The carry was dropped because there wasn't anything that could be done with it. If it's important to the result, it means that the operation overflowed the range of values that could be stored in the result. In assembler, there's usually an instruction that can test for the carry beyond the end of the result, and you can explicitly deal with it there - for example, carrying it into the next higher part of a multiple precision value.
Because you are talking about 4 bit representations. It's unussual compared to an actual machine, but if we were to take for granted that a computer has 4 bits in each byte for a moment, then we have the following properties: a byte wraps at 15 to -15. Anything outside that range cannot be stored. Besides, what would you do with an extra 5th bit beyond the sign bit anyway?
Now, given that, we can see from everyday math that 4 + (-3) = 1, which is exactly what you got.
I'm in a basic Engineering class and we're going through binary conversions. I can figure out the base 10 to binary or hex conversions really well, however the 8bit floating point conversions are kicking my ass and I can't find anything online that breaks it down in a n00b level and shows the steps? Wondering if any gurus have found anything online that would be helpful for this situation.
I have questions like 00101010(8bfp) = what number in base 10
Whenever I want to remember how floating point works, I refer back to the wikipedia page on 32 bit floats. I think it lays out the concepts pretty well.
http://en.wikipedia.org/wiki/Single_precision_floating-point_format
Note that wikipedia doesn't know what 8 bit floats are, I think your professor may have invented them ;)

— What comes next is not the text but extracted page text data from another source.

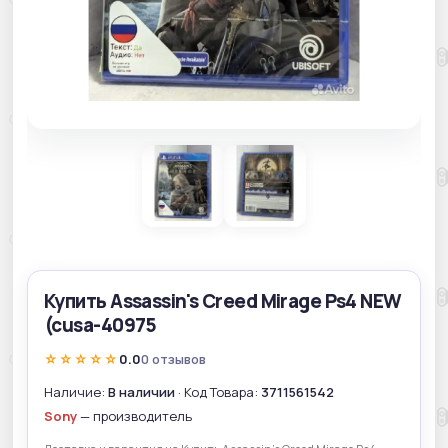
Купить Assassin's Creed Mirage Ps4 NEW
(cusa-40975
☆☆☆☆☆
0.0
0 отзывов
Наличие:
В наличии
· Код Товара:
3711561542
Sony
— производитель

Binary floating point formats are usually broken down into 3 fields: Sign bit, exponent and mantissa. The sign bit is simply set to 1 if the entire number should be negative, and 0 if the number is positive. The exponent is usually an unsigned int with an offset, where 2 to the 0'th power (1) is in the middle of the range. It's simpler in hardware and software to compare sizes this way. The mantissa works similarly to the mantissa in regular scientific notation, with the following caveat: The most significant bit is hidden. This is due to the requirement of normalizing scientific notation to have one significant digit above the decimal point. Remember when your math teacher in elementary school would whack your knuckles with a ruler for writing 35.648 x 10^6 or 0.35648 x 10^8 instead of the correct 3.5648 x 10^7? Since binary only has two states, this required digit above the decimal point is always one, and eliminating it allows another bit of accuracy at the low end of the mantissa.